--- Supplied data Enclosed Below ---

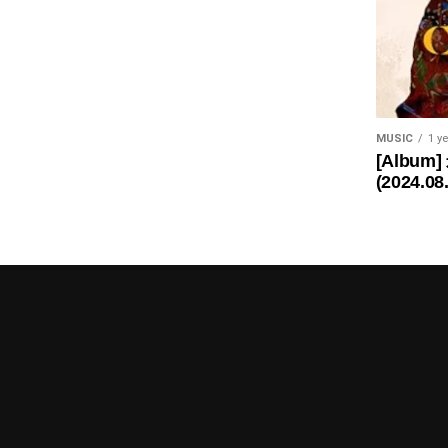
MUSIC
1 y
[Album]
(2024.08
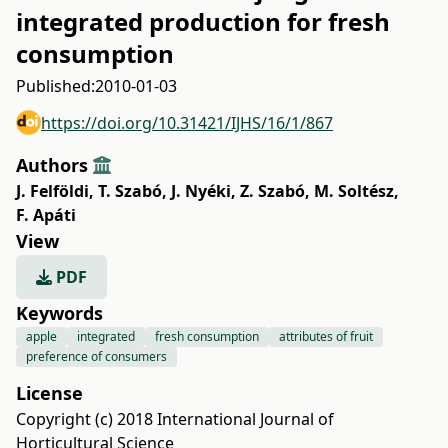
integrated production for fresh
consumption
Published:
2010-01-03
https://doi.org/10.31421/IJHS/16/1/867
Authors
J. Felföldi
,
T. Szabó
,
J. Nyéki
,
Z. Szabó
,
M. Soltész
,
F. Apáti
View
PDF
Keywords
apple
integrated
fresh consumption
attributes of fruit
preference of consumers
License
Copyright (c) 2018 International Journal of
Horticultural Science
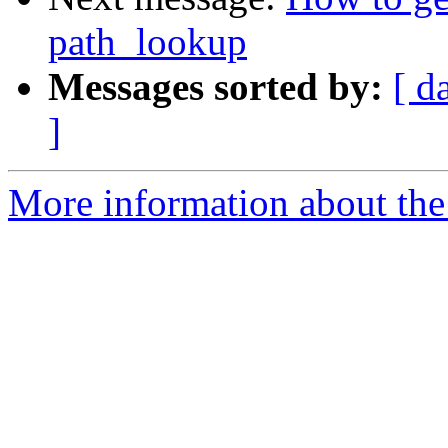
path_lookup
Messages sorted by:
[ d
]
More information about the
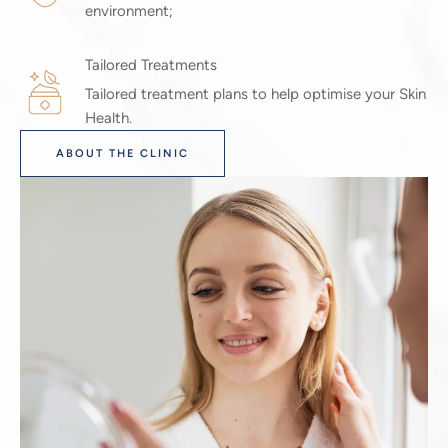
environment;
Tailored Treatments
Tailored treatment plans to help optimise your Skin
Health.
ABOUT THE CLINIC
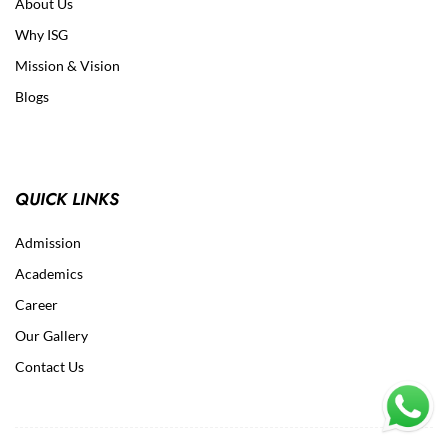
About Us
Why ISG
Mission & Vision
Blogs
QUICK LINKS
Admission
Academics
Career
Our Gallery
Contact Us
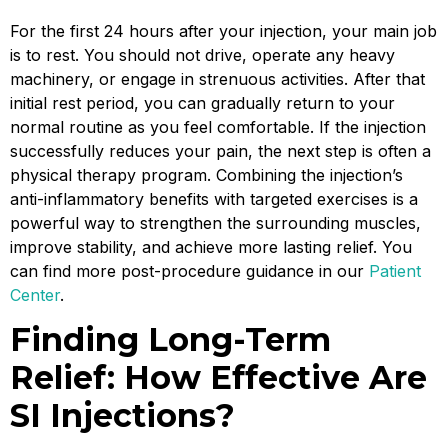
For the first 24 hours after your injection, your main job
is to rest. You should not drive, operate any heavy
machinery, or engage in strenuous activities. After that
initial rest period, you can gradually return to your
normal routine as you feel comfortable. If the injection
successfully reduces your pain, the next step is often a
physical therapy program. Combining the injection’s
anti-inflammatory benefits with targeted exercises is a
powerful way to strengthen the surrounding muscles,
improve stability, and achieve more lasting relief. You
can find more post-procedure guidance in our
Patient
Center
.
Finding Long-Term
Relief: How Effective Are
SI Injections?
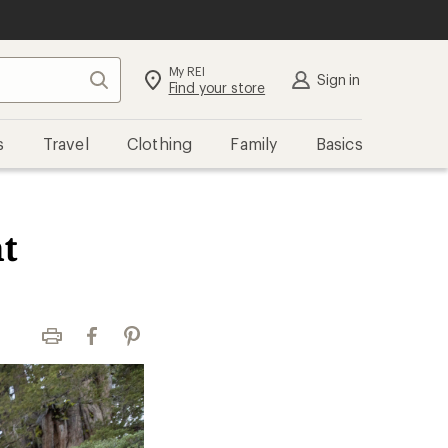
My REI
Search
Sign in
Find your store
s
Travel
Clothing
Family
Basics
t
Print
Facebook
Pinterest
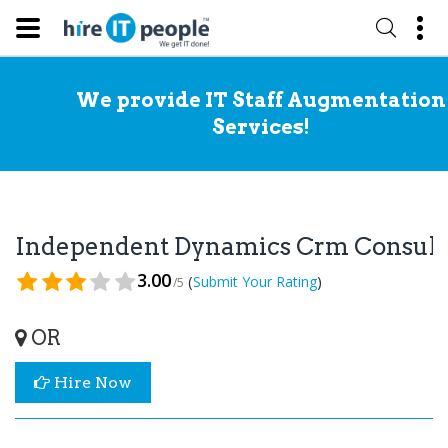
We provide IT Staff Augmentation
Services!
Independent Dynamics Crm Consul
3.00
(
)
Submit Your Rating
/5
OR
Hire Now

--- End of Enclosed Supplied data ---

Work to be completed:
All of the entries, apart from the pictures, must be returned exactly.

Output for this exercise:
MUSIC
1 y
[Album]
(2024.08
integrated production for fresh
consumption
Published:
2010-01-03
https://doi.org/10.31421/IJHS/16/1/867
Authors
J. Felföldi
,
T. Szabó
,
J. Nyéki
,
Z. Szabó
,
M. Soltész
,
F. Apáti
View
PDF
Keywords
apple
integrated
fresh consumption
attributes of fruit
preference of consumers
License
Copyright (c) 2018 International Journal of
Horticultural Science
path_lookup
Messages sorted by:
[ d
]
More information about the
environment;
Tailored Treatments
Tailored treatment plans to help optimise your Skin
Health.
ABOUT THE CLINIC
About Us
Why ISG
Mission & Vision
Blogs
QUICK LINKS
Admission
Academics
Career
Our Gallery
Contact Us
For the first 24 hours after your injection, your main job
is to rest. You should not drive, operate any heavy
machinery, or engage in strenuous activities. After that
initial rest period, you can gradually return to your
normal routine as you feel comfortable. If the injection
successfully reduces your pain, the next step is often a
physical therapy program. Combining the injection’s
anti-inflammatory benefits with targeted exercises is a
powerful way to strengthen the surrounding muscles,
improve stability, and achieve more lasting relief. You
can find more post-procedure guidance in our
Patient
Center
.
Finding Long-Term
Relief: How Effective Are
SI Injections?
My REI
Search
Sign in
Find your store
s
Travel
Clothing
Family
Basics
t
Print
Facebook
Pinterest
We provide IT Staff Augmentation
Services!
Independent Dynamics Crm Consul
3.00
(
)
Submit Your Rating
/5
OR
Hire Now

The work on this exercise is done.